Mugshots were first used in the 1800s after photography was invented, and a French policeman named Alphonse Bertillon made it a standard practice during the booking procedure. He devised a system of taking a front shot and a side shot and combining them as one mugshot. Just about every country now uses mugshots on wanted posters, in the news and with witnesses and victims to identify criminals.
New Mexico law enforcement is subject to strict rules regarding arrests. They must have probable cause and perform an investigation or witness a crime before arresting someone. Upon arrest, the person will be handcuffed and taken to the closest detention center. Once there, they will be booked. The booking procedure consists of:
They will remain in jail until they can pay the bail/bond or see a judge for their initial hearing.
The crime rate has increased over the past decade in New Mexico, going from 8,187 crimes in 2006 to 11,834 by 19% higher than it was back in 2006. The largest percentage of violent crimes falls into the Aggravated Assault category, with Revised Rape being the least popular crime in the state.

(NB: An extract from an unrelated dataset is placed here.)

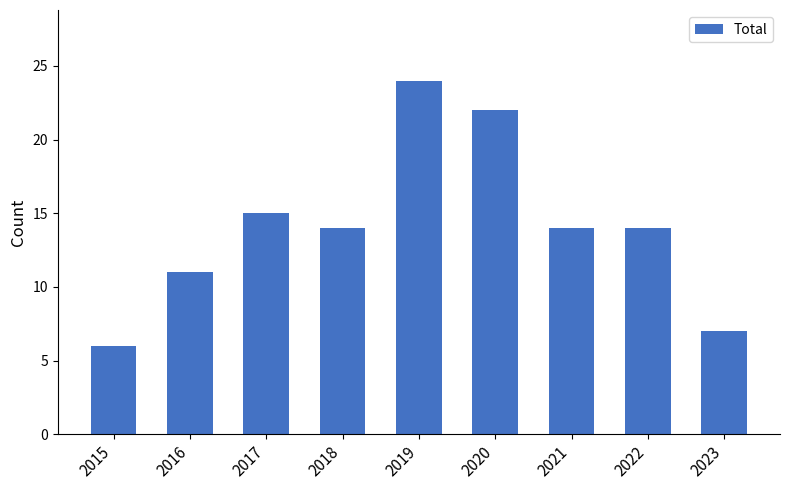

Are the bars horizontal?

No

A law officer can arrest someone with a valid, signed arrest warrant from a judge. An officer can also arrest someone when they have probable cause to believe a crime was committed. If they are in the presence of someone committing a crime, they also have the right to arrest them at that time. A New Mexico law officer can also stop someone if they are aware of a felony that has been committed and that person was named the suspect by a credible source. If a misdemeanor is committed in his or her presence, they can arrest someone then too.

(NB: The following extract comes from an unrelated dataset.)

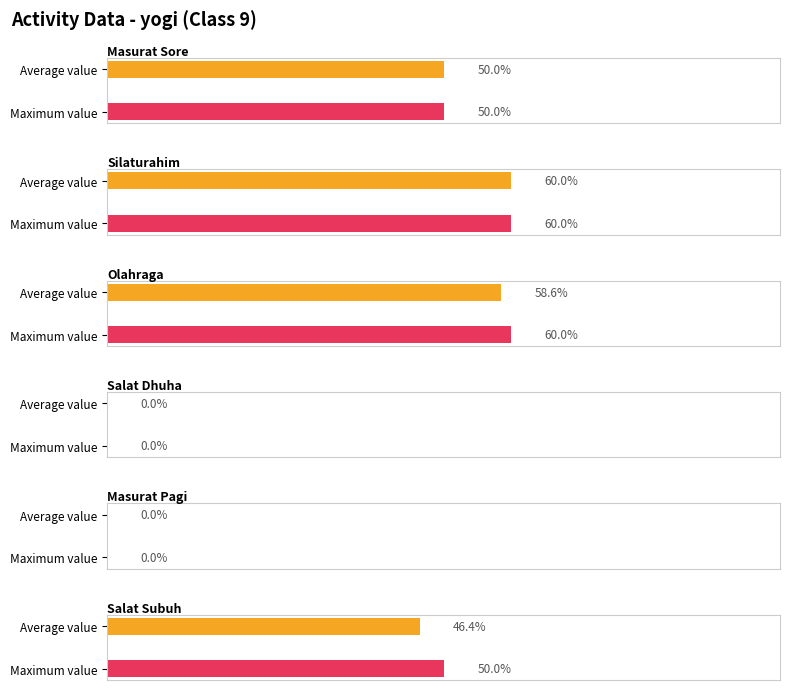

True or false: Masurat Pagi has a value of 0 at 8.

True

Any law enforcement officer has the right to arrest. This list includes local police, state police, sheriffs and deputy sheriffs. Any private citizen can also arrest you if they witness someone committing a crime or they are aware that someone committed one. They can use force to detain them until they hand them over to the police.
Arrests will stay on a person’s criminal record forever if they do not apply to have them removed. Only petty misdemeanors are eligible for expungement. Only if there is no disposition for those offenses, are they eligible. First-time drug offenses are also eligible and juvenile crimes.
Only petty misdemeanors and arrests that did not result in charges or a guilty verdict are eligible to be expunged. If there was a disposition on those misdemeanors, even one that dismissed all charges, the person could not expunge those records. Any conviction of an offense of “moral turpitude” cannot be expunged either.
In NM for the year 2016, there were 158,484 arrests. The majority of them (68,981) were for property crimes. The second highest number (45,780) were for larceny, 10,261 were for violent crimes, 10,078 were for motor vehicle thefts, 6,874 were for aggravated assault, 13,123 were for burglary, 781 were for rape, and 2,501 were for robbery.
Most of the violent crime offenders in New Mexico were 20-29 .
|Offenders w/ reported age||13,181|
The popular arrests for 2017 in New Mexico was for All Other Offenses (except traffic) - 15,618, the same popularity of the arrest type was seen in Alabama, Alaska, and Arizona. The least popularity had Arson arrests - with only 12 crimes a year.